Sein Denken war getränkt von den Eindrücken der Stadt: Graue Fassaden glotzten ihn an, die stellenweise von grellen Werbeplakaten unterbrochen wurden. Menschen ohne Gesichter schnellten an ihm vorbei. Ampeln wechselten zeitgerecht ihre Farbe und beschleunigten oder bremsten Automaßen. Wellenartige Motorengeräusche, einzelne Gesprächsfetzen und aufschreckende Autohupen wurden von dem dumpfen Aufklatschen des Regens gedämpft.
Um ihn herum erdrückte ihn die Hektik der Großstadt, drängte sich an ihn heran, versuchte in ihn hineinzudringen, doch genauso sehr versuchte er sich ihr entgegenzustellen und Einhalt zu gebieten.
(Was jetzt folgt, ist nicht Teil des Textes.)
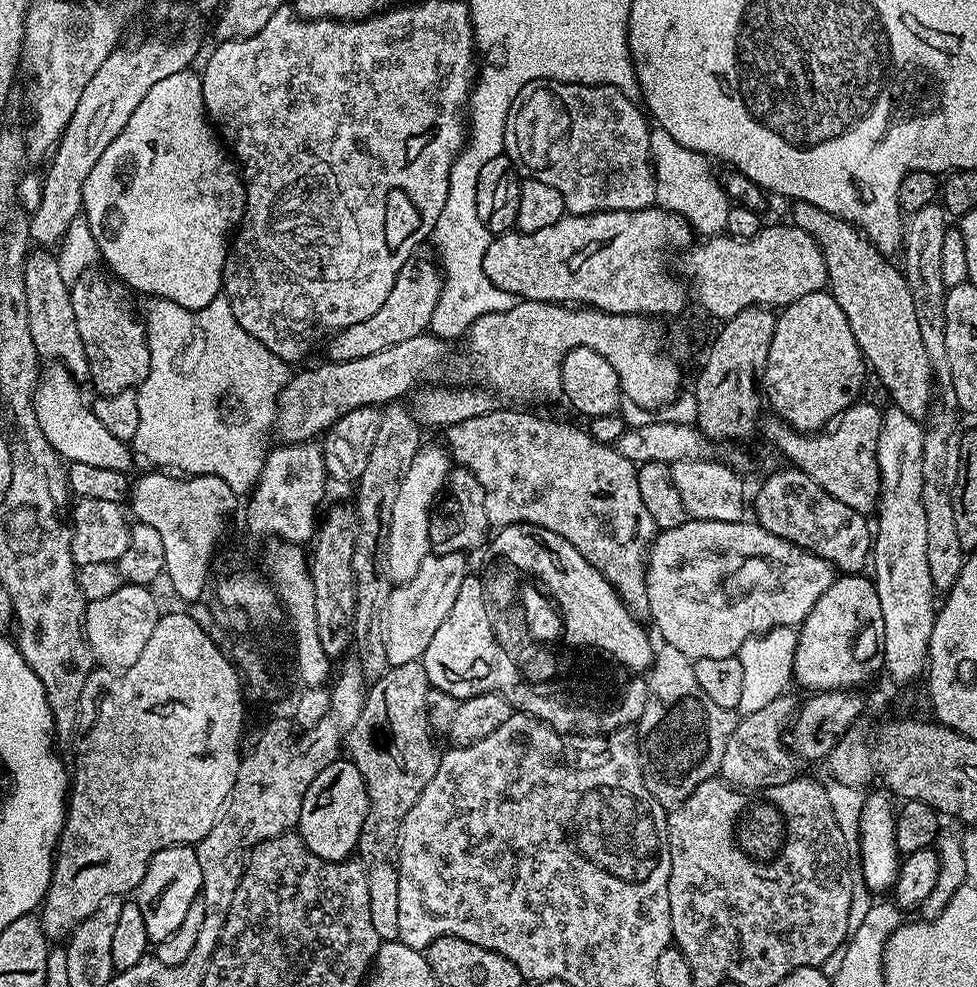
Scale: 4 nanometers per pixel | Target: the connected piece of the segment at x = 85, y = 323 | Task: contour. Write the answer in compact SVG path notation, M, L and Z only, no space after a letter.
M85 274L79 276L78 279L71 281L72 305L74 306L74 322L78 322L78 334L82 337L82 346L86 350L86 358L88 359L88 380L97 389L95 390L102 396L113 396L114 394L122 394L139 388L140 383L150 374L150 350L148 349L148 333L144 331L144 325L141 317L136 316L127 308L128 300L124 297L125 289L119 283L113 282L107 275L92 276L96 274Z

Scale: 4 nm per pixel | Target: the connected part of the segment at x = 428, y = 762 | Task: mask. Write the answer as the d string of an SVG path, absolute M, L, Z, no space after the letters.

Sein mittlerweile vom Regen durchnässter Mantel saugte sich an ihm fest. Er eilte weiter. Ein stechender Schmerz hatte sich in seinem Kopf festgesetzt.
Der Regen peitschte ihn voran. Wohin er wollte, wusste er nicht. Er war ziellos, hoffnungslos.
Es schien, als würden Stunden vergehen, sich an ihn heranschleichen, ihn anspringen, um dann wieder von ihm abzulassen.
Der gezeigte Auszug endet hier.